DATA EXTRACT —
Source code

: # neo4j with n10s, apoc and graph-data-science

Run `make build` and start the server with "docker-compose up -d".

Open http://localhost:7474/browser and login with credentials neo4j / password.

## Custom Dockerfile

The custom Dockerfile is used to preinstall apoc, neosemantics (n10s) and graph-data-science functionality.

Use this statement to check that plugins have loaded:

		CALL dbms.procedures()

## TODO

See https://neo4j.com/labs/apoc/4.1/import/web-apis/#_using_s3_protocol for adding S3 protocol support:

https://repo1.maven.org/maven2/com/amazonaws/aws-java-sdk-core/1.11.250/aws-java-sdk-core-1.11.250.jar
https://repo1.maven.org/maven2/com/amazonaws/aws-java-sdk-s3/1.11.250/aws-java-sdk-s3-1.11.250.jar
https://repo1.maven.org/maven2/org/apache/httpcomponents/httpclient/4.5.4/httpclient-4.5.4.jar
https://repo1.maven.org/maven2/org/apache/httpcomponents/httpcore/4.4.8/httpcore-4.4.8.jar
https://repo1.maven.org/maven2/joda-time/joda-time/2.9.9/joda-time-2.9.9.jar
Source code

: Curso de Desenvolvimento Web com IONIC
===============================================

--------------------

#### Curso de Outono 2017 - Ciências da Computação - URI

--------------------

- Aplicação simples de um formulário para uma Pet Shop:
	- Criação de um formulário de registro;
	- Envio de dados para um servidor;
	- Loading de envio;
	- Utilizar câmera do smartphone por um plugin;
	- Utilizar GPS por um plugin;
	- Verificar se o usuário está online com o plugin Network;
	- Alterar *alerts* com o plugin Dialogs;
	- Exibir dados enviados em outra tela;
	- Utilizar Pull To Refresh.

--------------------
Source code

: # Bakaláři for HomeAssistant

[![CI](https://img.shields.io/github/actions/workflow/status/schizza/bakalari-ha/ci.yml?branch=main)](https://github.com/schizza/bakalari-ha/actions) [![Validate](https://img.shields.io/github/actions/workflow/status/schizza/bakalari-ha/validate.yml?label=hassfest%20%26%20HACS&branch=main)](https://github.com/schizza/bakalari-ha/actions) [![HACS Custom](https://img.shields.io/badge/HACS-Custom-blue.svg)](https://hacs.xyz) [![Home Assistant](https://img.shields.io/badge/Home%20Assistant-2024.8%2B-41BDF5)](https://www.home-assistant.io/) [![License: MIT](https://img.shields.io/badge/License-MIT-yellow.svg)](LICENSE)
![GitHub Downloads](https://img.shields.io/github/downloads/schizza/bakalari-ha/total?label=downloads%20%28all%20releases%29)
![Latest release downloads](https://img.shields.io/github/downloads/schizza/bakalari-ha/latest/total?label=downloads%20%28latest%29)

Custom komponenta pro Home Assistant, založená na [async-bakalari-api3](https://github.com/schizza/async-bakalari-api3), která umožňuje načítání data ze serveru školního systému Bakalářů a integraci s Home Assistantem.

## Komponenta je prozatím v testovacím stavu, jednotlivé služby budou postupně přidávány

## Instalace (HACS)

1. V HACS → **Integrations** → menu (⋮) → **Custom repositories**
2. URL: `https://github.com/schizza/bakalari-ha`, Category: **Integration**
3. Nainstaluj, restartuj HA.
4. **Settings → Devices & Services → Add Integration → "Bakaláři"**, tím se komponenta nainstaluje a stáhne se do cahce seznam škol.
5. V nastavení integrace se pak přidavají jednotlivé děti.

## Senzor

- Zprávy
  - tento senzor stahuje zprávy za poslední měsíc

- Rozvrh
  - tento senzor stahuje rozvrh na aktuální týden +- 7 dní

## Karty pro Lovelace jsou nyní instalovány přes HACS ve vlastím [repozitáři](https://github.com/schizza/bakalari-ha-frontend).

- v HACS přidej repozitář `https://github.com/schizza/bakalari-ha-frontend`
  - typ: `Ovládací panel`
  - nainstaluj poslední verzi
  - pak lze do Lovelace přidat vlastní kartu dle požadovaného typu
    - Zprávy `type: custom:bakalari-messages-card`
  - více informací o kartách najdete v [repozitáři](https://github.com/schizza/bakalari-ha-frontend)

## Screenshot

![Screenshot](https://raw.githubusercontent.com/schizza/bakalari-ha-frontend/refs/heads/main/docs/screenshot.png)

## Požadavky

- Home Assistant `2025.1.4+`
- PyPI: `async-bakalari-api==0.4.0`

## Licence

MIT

ABOUT THIS TASK — Look through the listing and return each line containing the word "stahuje".

PROBLEM SOLUTION —
  - tento senzor stahuje zprávy za poslední měsíc
  - tento senzor stahuje rozvrh na aktuální týden +- 7 dní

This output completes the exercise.